Bailar: "E se non fossero possibili
ulteriori progressi significativi con la chemioterapia? E' da anni che ci diamo
da fare, ma non è così che si risolverà il problema del cancro ... Gli
oppositori stanno attaccando uno studio sulla prevenzione del cancro della
mammella con tamoxifen, perché si sa che questa sostanza induce tumori epatici e
dell'endometrio." (La speranza è che il tamoxifen prevenga più tumori di
quanti ne causi. n.d.a.)
Tratto da "Evaluating the National Cancer
Program: An Ongoing Process. President's Cancer Panel Meeting, September 22,
1993. National Cancer Institute, Bethesda, Md, 1994".
Pubblicato su LE
SCIENZE, n° 307, marzo 1994.
Non notate una "leggera" disparità tra i
dati che avete letto ora e le statistiche trionfalistiche che avete sentito dai
famosi clinici italiani? Forse può dipendere dal lasso di tempo intercorso, in
fondo questi dati risalgono al 1993, magari la situazione è notevolmente
migliorata.
Vediamo allora cosa afferma Bailar nel 1997 su New England
Journal of Medicine, una delle più prestigiose riviste mediche a livello
mondiale. "La guerra contro il cancro è lontana dall'essere vinta.

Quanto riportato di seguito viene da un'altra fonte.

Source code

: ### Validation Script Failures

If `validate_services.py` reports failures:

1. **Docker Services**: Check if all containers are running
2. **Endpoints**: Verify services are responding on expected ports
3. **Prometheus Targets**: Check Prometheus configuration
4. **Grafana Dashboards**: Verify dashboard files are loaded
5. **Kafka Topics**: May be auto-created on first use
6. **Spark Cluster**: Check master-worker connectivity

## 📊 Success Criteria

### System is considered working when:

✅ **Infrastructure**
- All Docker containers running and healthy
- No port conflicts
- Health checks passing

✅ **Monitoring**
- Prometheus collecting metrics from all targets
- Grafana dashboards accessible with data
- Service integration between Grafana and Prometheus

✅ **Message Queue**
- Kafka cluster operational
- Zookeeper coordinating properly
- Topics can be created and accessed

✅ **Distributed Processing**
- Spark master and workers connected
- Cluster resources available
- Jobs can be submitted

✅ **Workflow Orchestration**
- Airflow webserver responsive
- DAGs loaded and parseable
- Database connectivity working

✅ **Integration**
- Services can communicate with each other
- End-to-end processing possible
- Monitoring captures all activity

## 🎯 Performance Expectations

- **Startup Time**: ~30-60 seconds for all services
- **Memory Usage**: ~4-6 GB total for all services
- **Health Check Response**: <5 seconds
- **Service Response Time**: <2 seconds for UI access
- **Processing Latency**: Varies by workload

L'efficacia dei nuovi trattamenti contro il cancro sulla mortalità è molto
deludente." Il Giornale - Inchiesta sul cancro n° 1.
Se non siete
ancora convinti, o semplicemente desiderate ulteriori dati, eccone altri
due.
Il primo è la vasta indagine condotta per 23 anni dal Prof. Hardin B.
Jones, fisiologo presso l'Università della California, e presentata nel 1975 al
Congresso di Cancerologia, presso l'Università di Barkeley. Oltre a denunciare
l'uso di statistiche falsificate, egli prova che i cancerosi che non si
sottopongono alle tre terapie canoniche sopravvivono più a lungo o almeno quanto
chi riceve queste terapie. Come dimostra Jones, le malate di cancro al seno che
hanno rifiutato le terapie tradizionali, mostrano una sopravvivenza media di 12
anni e mezzo, quattro volte superiore a quella di 3 anni raggiunta da coloro che
si sono invece sottoposte alle cure complete.
Il secondo caso riguarda
uno studio condotto da quattro ricercatori inglesi, pubblicato su una delle più
importanti riviste mediche al mondo: The Lancet del 13-12-1975 e che
riguarda 188 pazienti affetti da carcinoma inoperabile ai bronchi. La vita
media di quelli trattati con chemioterapia completa fu di 75 giorni, mentre
quelli che non ricevettero alcun trattamento ebbero una sopravvivenza media di
220 giorni.
Anche se sono passati vent'anni e le sostanze usate in
chemioterapia sono molto diverse, è ragionevole pensare che oggi delle ricerche
simili darebbero gli stessi risultati, se non peggiori; infatti, da allora, le
morti per cancro sono ulteriormente aumentate.